The pluggable interface will have four methods (plus initialization and finalization methods):
krb5_error_code (*kuserok)(krb5_context context, krb5_localauth_moddata data, krb5_const_principal princ, const char *lname); const char **an2ln_types; krb5_error_code (*an2ln)(krb5_context context, krb5_localauth_moddata data, const char *type, const char *residual, krb5_const_principal princ, char **lname_out); krb5_error_code (*an2ln_all)(krb5_context context, krb5_localauth_moddata data, krb5_const_principal princ, char **lname_out); void (*free_string)(krb5_context context, krb5_localauth_moddata data, char *str);
The kuserok method is optional. If it is implemented, it will be invoked for krb5_kuserok operations. It should return 0 if authorization is allowed, EPERM if authorization is authoritatively denied, KRB5_PLUGIN_NO_HANDLE if the module cannot determine whether authorization is allowed, and any other error code on a serious failure. krb5_kuserok will return true if at least one module returns success and all other modules return success or KRB5_PLUGIN_NO_HANDLE. If any modules return EPERM or another error, krb5_kuserok will return false. Remaining modules will be skipped if
an2ln_types is optional. If it is set, it contains a null-terminated array of uppercase string constants which act as type names. As krb5_aname_to_localname processes the auth_to_local values in the profile, any values with type strings matching a string in an2ln_types will result in calls to the an2ln method, with the residual string (or NULL if there is none) as an argument. The method should return 0 and set *lname_out if it can translate the principal, KRB5_PLUGIN_NO_HANDLE if it cannot, and any other error code on a serious failure. The an2ln method will be invoked multiple times if multiple auth_to_local values reference its types, if it returns KRB5_PLUGIN_NO_HANDLE on prior invocations.

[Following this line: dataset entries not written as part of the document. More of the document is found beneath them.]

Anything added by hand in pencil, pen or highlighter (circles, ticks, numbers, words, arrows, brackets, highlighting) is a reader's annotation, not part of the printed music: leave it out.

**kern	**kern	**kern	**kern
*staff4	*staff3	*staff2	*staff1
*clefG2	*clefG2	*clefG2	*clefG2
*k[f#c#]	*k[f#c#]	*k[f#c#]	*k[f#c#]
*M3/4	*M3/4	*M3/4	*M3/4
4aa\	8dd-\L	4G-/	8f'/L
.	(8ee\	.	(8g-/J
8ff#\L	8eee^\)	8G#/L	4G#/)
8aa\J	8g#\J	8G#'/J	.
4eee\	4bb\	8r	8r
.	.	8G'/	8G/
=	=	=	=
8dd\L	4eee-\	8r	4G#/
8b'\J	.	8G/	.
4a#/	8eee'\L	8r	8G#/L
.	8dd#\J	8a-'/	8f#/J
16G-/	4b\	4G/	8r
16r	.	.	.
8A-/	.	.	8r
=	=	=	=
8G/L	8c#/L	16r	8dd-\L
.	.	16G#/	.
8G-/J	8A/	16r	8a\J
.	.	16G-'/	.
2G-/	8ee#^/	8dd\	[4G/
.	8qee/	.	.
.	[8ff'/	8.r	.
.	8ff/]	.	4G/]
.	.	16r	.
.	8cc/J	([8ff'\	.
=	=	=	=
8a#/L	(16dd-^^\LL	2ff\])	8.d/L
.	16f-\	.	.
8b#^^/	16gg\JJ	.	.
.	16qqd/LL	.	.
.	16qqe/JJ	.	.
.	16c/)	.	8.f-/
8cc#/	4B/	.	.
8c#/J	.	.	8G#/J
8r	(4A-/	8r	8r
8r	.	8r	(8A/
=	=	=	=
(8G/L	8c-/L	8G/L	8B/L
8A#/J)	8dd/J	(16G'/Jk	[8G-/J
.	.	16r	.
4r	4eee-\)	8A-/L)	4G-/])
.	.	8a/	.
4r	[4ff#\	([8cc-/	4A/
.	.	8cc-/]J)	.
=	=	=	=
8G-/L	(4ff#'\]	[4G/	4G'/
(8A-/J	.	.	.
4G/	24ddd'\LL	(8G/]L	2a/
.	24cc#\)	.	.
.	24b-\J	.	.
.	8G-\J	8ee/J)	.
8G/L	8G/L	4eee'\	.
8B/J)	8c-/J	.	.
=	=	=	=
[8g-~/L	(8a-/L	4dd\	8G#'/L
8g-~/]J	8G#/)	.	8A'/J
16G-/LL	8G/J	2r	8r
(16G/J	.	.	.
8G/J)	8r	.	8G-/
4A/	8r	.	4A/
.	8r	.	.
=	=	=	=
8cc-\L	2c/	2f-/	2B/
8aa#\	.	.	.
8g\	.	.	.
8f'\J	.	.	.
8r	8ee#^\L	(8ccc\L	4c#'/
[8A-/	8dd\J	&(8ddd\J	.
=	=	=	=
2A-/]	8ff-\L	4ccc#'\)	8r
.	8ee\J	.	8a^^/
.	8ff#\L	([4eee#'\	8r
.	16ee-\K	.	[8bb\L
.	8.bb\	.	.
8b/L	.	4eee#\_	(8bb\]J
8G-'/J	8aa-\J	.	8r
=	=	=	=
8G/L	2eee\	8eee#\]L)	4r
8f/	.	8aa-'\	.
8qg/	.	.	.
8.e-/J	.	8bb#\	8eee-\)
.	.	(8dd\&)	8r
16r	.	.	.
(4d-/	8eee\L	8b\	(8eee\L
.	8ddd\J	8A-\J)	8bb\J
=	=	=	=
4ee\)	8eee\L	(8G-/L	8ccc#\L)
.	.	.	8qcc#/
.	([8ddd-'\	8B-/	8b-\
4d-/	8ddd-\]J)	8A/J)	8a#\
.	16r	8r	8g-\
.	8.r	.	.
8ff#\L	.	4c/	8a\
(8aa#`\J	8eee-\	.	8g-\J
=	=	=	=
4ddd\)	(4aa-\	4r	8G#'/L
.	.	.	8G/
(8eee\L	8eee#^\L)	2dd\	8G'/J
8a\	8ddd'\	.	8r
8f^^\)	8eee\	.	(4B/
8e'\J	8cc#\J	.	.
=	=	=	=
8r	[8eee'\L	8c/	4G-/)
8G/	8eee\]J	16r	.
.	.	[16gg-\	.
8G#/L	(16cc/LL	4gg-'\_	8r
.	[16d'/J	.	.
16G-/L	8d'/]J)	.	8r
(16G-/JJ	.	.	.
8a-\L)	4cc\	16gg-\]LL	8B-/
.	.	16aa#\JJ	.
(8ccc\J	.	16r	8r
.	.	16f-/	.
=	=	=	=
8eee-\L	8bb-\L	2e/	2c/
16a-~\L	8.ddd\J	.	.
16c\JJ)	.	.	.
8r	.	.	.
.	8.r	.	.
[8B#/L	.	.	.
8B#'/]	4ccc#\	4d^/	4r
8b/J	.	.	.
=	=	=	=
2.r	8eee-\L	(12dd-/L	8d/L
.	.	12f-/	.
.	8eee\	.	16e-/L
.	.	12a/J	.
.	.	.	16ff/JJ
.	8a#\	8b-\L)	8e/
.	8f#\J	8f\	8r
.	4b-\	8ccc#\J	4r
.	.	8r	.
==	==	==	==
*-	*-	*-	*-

The an2ln_all method is optional. If it is set, it will be consulted for all krb5_aname_to_localname operations. The method should return 0 and set *lname_out if it can translate the principal, KRB5_PLUGIN_NO_HANDLE to fall back to other mechanisms, and any other error code if it cannot. If multiple modules implement an2ln_all, the order in which they are consulted is not defined, except that all such modules will be consulted before the built-in mechanisms.
Module registration will fail (with a trace log message, but without disabling all kuserok or an2ln library operations) if it tries to register an already registered an2ln_types value or if it implements an2ln_all and a previous module already implements that method.
Testing
A test module will be added to plugins/localauth, to be built by default but not installed. A test harness and script will use the module to exercise the pluggable interface.
Documentation
A new page under doc/plugindev will document the pluggable interface. krb5_conf.rst will be amended to briefly describe the interface.
Release notes
Developer experience:
- Add a plugin interface to control krb5_aname_to_localname and krb5_kuserok behavior.